# Small pockets of vermiculite in walls



## jmetrail (Aug 31, 2017)

I am renovation an old house in Ontario.

Have started tearing down some walls, and in one spot, after I pulled off drywall, about a cup's worth of vermiculite fell on the floor.

The exterior walls of this house are not insulated at all, and the attic has old fiberglass bats above lathe and plaster. 

My guess is that there used to be vermiculite in the attic, some of which somehow made its way in between the lathe and plaster walls and the drywall strapped over it.

Someone before me must have gotten rid of the vermiculite the attic (thank GOD), but left the small amounts that had fallen haphazardly in the walls.

My question is - what should I do? This is not an attic full of vermiculite - it's a couple of pockets in the walls. Can I just wet it, and suck it up with a rented HEPA vacuum?

I can get it tested - but I have heard tests might give false negatives. Hardly seems worth it to have it abated, given a) the small amounts, and b) the fact that I don't know where it all is before tearing down the walls, which will be disturbing it anyways.


----------



## Windows on Wash (Aug 30, 2011)

Might be good to just have it tested to actually see if you have an ACM vs. just some insulation without it.


----------



## Bud9051 (Nov 11, 2015)

In my state we are allowed to carefully remove a small amount of asbestos without going the abatement route. Been a while since I reviewed it and this is Maine and not Canada but it was an obvious indication that small amounts pose less concern. 

Assuming your conclusion is correct that vermiculite was removed from the attic some time ago, that is a problem as doubtful they took any precautions. If it had been a professional abatement likely they would have found what you are seeing not. If simply vacuumed out, then the entire house may have been contaminated. Even though that was a long time ago you might consider having the house tested. 

Bud


----------



## Nealtw (Jun 22, 2017)

Holes between the walls and the attic also need to be blocked.


----------



## joecaption (Nov 30, 2011)

I'd sweep it up put it in a plastic bag, tie it up and toss and forget about it.
Google Fire Blocking.
A home that old is very likely balloon wall constrution, meaning that wall cavity will be open from the basement to the attic. 
Which is not a good thing when there's a fire, the wall acts like a chimney.
If the walls are now open it's also a good time to any upgrading of the wiring, adding outlets, removing the casing around the windows and doors and insulating all the huge gaps your going to find.


----------



## jmetrail (Aug 31, 2017)

joecaption said:


> I'd sweep it up put it in a plastic bag, tie it up and toss and forget about it.
> Google Fire Blocking.
> A home that old is very likely balloon wall constrution, meaning that wall cavity will be open from the basement to the attic.
> Which is not a good thing when there's a fire, the wall acts like a chimney.
> If the walls are now open it's also a good time to any upgrading of the wiring, adding outlets, removing the casing around the windows and doors and insulating all the huge gaps your going to find.


You read my mind with a lot of this. I do want to add blocking, new wiring, and properly insulate everything. I actually made another post detailing a plan.

====

■ **To-do item A**: Please select every line of the records that contains the string "Nürburgring".
The vermiculite thread above has no connection to the records.

====

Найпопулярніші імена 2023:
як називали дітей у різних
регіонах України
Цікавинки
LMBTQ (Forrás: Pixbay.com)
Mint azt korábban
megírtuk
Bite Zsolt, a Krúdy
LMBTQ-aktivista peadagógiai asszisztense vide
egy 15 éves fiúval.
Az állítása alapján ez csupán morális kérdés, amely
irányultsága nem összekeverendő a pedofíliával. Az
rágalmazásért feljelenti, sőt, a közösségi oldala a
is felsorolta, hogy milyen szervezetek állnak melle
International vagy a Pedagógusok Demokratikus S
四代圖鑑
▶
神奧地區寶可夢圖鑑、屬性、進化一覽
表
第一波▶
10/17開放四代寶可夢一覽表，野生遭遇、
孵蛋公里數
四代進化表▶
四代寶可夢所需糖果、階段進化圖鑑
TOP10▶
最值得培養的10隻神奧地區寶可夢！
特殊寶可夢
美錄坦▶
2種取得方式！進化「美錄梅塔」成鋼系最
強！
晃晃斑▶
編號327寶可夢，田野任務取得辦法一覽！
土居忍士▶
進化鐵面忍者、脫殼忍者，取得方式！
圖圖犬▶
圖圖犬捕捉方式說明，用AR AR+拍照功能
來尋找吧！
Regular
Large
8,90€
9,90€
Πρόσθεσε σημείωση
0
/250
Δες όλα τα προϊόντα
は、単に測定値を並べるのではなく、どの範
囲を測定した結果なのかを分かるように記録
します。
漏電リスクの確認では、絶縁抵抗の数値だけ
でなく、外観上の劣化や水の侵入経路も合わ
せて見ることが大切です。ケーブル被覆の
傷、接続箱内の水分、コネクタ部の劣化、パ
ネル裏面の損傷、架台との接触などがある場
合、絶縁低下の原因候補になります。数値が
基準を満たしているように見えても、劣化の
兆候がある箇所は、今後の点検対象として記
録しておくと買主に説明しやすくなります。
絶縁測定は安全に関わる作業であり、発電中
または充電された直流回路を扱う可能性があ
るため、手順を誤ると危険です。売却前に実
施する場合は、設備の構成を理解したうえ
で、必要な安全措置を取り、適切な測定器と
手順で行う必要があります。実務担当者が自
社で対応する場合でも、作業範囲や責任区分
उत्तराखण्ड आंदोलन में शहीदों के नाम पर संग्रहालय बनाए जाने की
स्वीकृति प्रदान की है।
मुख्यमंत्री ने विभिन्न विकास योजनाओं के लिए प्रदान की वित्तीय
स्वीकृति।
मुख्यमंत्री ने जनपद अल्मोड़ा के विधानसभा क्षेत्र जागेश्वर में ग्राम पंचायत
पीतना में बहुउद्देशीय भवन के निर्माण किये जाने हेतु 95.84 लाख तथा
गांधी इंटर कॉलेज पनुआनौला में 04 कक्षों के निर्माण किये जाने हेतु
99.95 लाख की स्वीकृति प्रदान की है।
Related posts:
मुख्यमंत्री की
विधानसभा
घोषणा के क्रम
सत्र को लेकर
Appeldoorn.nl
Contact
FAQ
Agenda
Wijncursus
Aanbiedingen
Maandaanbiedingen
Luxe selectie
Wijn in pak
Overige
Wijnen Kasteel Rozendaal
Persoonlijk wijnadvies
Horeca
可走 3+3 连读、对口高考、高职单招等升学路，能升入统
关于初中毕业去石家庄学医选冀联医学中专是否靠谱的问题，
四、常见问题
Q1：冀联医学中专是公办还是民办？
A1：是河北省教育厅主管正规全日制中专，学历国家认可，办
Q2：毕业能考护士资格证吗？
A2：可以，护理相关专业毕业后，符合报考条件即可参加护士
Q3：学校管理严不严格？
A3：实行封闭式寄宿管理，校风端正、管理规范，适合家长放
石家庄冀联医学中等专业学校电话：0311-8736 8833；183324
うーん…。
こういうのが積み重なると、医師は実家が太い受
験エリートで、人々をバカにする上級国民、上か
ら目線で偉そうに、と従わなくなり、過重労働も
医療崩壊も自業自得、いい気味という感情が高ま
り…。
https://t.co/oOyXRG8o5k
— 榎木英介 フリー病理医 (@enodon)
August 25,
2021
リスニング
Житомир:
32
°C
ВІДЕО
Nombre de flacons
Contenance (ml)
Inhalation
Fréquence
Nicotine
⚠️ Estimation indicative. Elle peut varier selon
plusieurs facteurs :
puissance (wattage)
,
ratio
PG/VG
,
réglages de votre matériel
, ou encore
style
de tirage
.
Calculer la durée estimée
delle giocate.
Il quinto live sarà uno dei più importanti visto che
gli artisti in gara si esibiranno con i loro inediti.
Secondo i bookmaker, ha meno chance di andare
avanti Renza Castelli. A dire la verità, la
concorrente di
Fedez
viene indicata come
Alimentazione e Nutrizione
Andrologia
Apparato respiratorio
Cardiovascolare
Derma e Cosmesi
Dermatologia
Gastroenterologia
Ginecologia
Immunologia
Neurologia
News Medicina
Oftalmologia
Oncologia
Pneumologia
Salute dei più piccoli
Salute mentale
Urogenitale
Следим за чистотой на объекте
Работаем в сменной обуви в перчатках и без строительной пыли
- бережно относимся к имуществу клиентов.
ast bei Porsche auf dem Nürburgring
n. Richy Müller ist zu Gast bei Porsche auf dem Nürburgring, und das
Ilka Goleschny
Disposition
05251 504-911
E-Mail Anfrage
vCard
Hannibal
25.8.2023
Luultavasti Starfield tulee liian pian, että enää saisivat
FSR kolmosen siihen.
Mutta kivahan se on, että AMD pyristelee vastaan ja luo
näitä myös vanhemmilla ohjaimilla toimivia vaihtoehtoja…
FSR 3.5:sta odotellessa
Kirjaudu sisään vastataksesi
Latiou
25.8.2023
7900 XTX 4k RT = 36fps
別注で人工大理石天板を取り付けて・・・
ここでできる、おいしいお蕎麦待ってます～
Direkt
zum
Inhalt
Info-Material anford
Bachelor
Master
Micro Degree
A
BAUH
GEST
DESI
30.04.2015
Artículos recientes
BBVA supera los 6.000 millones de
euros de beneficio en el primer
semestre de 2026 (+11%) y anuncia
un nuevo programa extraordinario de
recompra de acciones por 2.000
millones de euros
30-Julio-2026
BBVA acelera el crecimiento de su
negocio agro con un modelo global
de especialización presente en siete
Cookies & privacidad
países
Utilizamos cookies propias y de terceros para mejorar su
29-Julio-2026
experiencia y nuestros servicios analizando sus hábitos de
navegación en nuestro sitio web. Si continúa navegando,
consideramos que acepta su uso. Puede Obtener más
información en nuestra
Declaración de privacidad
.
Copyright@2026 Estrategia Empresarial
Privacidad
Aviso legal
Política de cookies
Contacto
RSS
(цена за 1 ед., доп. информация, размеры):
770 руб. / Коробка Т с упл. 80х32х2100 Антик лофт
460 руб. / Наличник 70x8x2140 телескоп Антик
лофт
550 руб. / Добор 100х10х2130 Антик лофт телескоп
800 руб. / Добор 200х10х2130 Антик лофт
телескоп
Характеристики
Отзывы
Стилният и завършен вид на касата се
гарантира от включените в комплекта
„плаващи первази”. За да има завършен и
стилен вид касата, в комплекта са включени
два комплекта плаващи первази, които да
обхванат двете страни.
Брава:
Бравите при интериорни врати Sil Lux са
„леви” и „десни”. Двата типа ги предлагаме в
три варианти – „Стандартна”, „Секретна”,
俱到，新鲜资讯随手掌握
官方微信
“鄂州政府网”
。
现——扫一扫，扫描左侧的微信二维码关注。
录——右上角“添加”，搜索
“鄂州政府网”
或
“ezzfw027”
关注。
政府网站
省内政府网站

====

■ **To-do item B**: Name each username that heads a post in the vermiculite thread, listing each one only once.

■ **Answer box A**:
ast bei Porsche auf dem Nürburgring
n. Richy Müller ist zu Gast bei Porsche auf dem Nürburgring, und das

■ **Answer box B**: jmetrail, Windows on Wash, Bud9051, Nealtw, joecaption